4 Responses to The Surgery Was A Success…But The Patient Died

  1. Sharron Ziegler says:

    Wow! Great work, Jay!

  2. Dahlia Griffin says:

    Jay – I feel strongly that this is a huge problem across our nation. Like many people out there (I’m guessing), I just don’t know what to do next. I feel like a dog chasing my tail. I am not versed in Department of Education lingo. I’d be happy to petition the Department of Education as a business owner but I’m not sure what to write other than “fix it!!!” Can you possibly email me or post some specific suggestions that would make a difference? This is a topic that I’ve been researching a lot lately in preparation for our Governance and Leadership Strategic Planning meeting tonight but my suggestions are relative to SCSD#1, not statewide.

    • Jay Harnack says:


      I think there are two approaches that need consideration. First is at the local level and your current participation is of great value to our students. At the local level, we need to ensure that we focus on what we know will be best for our students, even if it isn’t congruent with the State’s accountability system. This may result in a high degree of variability in our test scores while we make the transition to a different focus (21st Century skills vs. test scores), but will better prepare our students in the long run. On a state level, I don’t think interaction with the WDE will result in much. I think building relationships with your local legislators is key. Ours do a great job of listening.
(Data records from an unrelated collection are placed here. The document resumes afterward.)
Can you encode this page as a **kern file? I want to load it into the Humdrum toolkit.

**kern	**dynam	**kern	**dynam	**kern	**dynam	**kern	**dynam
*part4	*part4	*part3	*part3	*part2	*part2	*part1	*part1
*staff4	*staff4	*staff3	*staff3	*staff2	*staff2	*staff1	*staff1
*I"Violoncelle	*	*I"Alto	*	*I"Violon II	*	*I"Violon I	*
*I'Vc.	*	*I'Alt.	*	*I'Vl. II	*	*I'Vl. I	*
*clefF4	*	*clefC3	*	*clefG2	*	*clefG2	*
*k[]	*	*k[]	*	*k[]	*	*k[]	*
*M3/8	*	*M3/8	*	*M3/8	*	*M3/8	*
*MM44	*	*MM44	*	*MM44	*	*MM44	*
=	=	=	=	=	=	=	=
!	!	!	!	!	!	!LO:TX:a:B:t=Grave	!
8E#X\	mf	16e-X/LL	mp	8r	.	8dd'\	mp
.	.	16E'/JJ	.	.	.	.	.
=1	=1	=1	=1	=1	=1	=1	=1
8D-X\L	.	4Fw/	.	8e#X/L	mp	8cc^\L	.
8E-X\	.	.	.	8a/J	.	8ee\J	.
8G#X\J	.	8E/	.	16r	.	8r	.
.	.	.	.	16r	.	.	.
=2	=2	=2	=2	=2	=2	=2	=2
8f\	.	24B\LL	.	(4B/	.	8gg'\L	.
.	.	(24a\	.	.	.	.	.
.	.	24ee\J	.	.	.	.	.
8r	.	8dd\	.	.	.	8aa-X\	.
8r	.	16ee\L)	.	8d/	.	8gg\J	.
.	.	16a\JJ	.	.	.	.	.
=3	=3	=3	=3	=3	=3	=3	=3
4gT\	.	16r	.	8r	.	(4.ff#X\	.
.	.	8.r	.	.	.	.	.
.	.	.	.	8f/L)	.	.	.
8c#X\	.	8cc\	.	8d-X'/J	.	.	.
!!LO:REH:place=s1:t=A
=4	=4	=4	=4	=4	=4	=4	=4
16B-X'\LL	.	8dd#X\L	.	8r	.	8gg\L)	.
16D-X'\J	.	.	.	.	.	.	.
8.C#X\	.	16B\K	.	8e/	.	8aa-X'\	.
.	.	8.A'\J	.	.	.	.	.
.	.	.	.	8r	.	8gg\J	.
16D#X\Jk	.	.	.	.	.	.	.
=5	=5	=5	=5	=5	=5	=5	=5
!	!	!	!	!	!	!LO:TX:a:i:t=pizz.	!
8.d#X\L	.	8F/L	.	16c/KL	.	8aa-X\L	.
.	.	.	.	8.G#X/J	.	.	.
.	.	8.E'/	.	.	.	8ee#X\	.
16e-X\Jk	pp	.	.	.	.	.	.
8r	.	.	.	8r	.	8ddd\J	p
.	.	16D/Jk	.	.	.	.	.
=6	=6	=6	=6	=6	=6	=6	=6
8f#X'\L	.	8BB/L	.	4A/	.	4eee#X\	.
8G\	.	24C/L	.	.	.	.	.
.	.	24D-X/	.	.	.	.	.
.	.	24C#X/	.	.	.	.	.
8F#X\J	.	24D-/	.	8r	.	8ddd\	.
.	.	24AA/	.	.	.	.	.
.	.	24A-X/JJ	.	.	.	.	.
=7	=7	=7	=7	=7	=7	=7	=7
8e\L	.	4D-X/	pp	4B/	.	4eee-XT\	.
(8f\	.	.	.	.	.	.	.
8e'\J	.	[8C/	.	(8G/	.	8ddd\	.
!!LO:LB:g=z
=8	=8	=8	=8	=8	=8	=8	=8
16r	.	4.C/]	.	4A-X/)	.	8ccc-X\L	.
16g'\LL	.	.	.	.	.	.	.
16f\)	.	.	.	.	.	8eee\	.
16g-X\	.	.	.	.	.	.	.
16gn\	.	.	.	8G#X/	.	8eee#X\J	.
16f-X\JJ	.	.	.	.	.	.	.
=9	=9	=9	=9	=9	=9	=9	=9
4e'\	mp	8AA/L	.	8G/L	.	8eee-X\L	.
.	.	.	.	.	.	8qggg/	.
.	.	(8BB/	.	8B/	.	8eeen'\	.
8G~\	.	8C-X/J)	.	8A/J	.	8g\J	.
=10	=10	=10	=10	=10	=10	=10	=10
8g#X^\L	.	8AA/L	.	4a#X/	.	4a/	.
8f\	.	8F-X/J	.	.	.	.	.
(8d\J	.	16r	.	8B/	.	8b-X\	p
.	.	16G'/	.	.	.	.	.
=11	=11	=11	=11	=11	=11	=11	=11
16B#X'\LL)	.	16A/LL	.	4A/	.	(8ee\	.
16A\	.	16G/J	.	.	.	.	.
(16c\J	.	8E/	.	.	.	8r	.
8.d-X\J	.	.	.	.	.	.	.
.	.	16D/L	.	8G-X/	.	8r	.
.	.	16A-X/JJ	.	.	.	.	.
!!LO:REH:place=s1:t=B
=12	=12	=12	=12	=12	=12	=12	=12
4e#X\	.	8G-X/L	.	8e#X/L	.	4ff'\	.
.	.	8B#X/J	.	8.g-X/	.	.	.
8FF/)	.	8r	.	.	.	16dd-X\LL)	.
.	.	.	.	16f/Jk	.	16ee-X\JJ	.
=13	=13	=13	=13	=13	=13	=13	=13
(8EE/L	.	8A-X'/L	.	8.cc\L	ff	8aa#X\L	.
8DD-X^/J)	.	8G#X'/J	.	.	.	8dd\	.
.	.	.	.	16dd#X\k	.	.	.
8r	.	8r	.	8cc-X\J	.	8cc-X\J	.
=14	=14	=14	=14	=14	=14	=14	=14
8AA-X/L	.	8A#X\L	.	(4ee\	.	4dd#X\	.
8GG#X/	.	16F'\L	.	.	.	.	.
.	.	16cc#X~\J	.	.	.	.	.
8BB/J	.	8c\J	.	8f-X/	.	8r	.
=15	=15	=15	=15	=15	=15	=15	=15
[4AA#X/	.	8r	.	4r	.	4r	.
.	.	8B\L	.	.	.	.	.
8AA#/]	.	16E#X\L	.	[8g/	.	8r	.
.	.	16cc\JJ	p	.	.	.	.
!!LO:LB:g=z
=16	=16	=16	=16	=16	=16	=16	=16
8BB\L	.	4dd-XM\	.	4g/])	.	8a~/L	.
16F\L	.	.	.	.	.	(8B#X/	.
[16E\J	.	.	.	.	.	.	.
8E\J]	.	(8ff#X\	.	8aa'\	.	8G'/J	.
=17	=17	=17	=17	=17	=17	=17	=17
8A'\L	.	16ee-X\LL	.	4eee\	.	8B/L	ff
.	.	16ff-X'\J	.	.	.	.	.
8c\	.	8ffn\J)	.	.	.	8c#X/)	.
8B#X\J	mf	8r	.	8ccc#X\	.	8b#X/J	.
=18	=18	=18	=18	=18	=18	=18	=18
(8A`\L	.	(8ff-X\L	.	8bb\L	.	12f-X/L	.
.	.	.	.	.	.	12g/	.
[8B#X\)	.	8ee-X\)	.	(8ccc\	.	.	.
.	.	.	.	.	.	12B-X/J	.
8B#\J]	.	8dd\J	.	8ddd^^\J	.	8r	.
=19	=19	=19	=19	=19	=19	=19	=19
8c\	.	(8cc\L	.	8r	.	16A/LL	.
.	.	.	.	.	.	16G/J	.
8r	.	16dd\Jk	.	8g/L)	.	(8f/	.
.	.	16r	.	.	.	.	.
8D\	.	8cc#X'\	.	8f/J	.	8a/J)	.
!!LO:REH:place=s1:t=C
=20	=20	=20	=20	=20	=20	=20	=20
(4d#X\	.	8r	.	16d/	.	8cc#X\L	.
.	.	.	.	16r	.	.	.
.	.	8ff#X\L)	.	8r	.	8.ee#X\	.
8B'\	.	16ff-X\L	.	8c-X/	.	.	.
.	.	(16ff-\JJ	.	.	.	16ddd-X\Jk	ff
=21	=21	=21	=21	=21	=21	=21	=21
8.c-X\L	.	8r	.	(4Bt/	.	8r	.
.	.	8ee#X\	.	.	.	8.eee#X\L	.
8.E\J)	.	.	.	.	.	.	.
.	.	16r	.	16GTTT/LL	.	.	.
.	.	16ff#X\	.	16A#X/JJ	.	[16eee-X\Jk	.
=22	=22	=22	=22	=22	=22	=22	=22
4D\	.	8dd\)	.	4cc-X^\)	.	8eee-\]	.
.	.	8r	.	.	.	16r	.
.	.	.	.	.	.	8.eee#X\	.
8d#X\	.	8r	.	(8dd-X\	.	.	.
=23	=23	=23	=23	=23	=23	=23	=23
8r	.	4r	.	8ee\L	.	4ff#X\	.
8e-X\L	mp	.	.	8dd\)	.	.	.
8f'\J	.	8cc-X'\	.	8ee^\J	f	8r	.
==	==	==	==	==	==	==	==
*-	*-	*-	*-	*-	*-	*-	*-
I would be more than happy to meet with you to help you develop some dialogue for communicating with legislators.

  3. Kris Ewert says:

    The Sublette County School system is fortunate indeed… as I’ve said before… to have you at the helm. We should all applaud you for actually looking into the whole ailment of public education and for being willing to swim upstream on these extremely significant issues. I am sending your comments off to a couple of friends of mine in the hope that they will be persuaded by the validity and rationale of your blog. Never give up!!!